Like really bad Heinlein fanfic: The many problems of The Number Of The Beast, part 2

Quite apart from its excruciating thigh-rubbing moments (see part one of this review), Robert Heinlein's The Number Of The Beast is the literary equivalent a bloated concept album.



As its champions - and they are out there - have pointed out, it only makes any kind of sense if you regard it as an experimental novel from a mature artist who longer needed to pander to mass appeal.

So we get multiples by multiples - many narrators, many universes, stories within stories, many nods and references to stories by Heinlein and others. An ending in which all fictional universes collide with reality in some fannish utopia. Action - the pragmatic engine of most SF - is subordinated to dialogue, digression and a hazy, events-dear-boy, logic. 

If you give Heinlein's advocates full credit, Beast boasts multiple levels of story - an intentionally hammy and old-fashioned space opera hiding a meta-narrative on what good science-fiction really is.

While I'm not sure Beast consistently bears this interpretation out - if it's consistent in anything it's in its inconsistency - I acknowledge its ambition. 

The problem is that it's a terrible, by turns dull and irritating, experimental, ambitious novel.  In its self-indulgence and junk postmodernism Beast resembles nothing so closely as bad fanfic. 

Really bad Heinlein fanfic.

All the narrators veer between annoying self-righteous and plain annoying. They spend much more time in the middle section of the book (a nadir) engaged in petty disputes about the captaincy of the dimensional craft than actually doing or saying anything of interest. 

And whether intentional or not, the pulp pastiche is certainly painful, spending as it does page after page on mathematical digressions and programming their ship . And the fixation on wearing seat-belts - what's that about Bob? Surely the way to parody pulp effectively is to amplify its weirdness, not replicate its foreground fascination with minutiae.

Meanwhile, the digressions are an opportunity for Heinlein to make a point about Government (bad), personal authority (good), clothes (bad), or gender essentialism (good), demonstrating how confident he is in the rightness of his ideas. No-one speaks against his ideas in Beast, not even in a straw man capacity. It's a book tremendously pleased with itself.

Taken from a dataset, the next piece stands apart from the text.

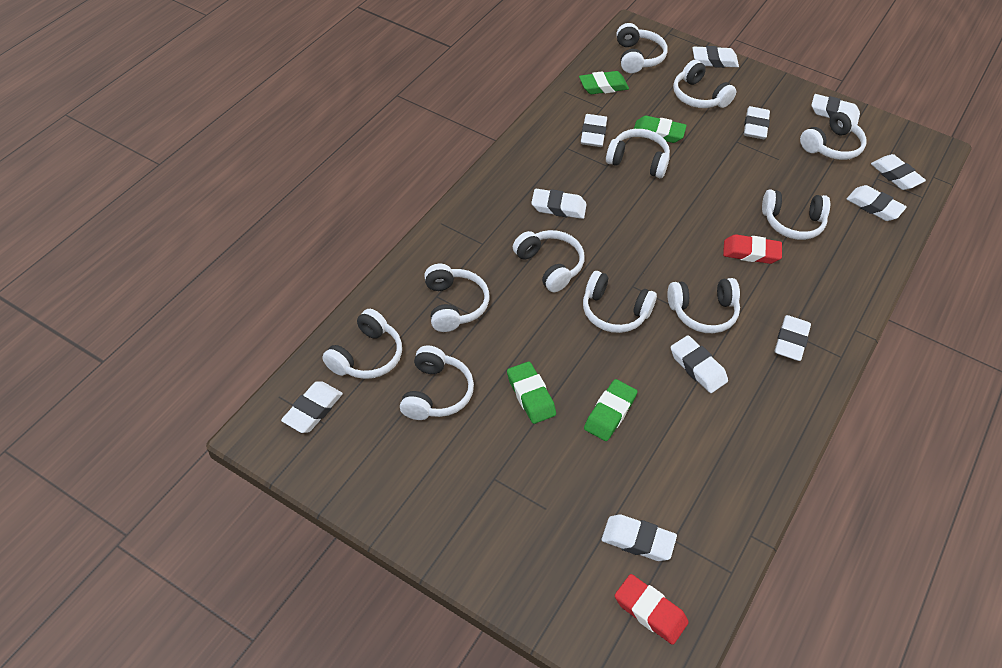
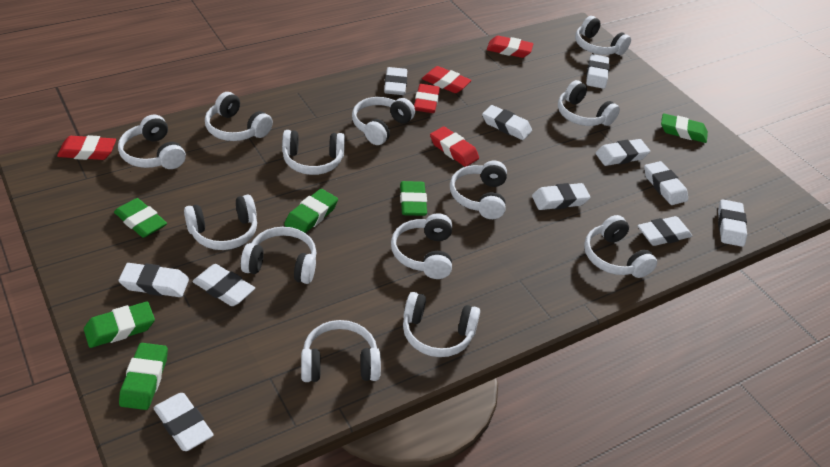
green eraser: 4 -> 6
red eraser: 2 -> 5
white headphones: 11 -> 13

And that's before we encounter the Long family, where if even if the writing improves slightly Heinlein swiftly disappears up his own authorial tract. In short, none of the component parts work and the reader is ready to call if quits well before the end. 

I don't care how meta Beast is trying to be, if it's by turns toe-curlingly embarassing, shudderingly creepy and narcoleptically tedious, then it has not only failed, it's failed on a scale undreamed of by legions of hack writers. 

This is failure such as only misguided talent can achieve.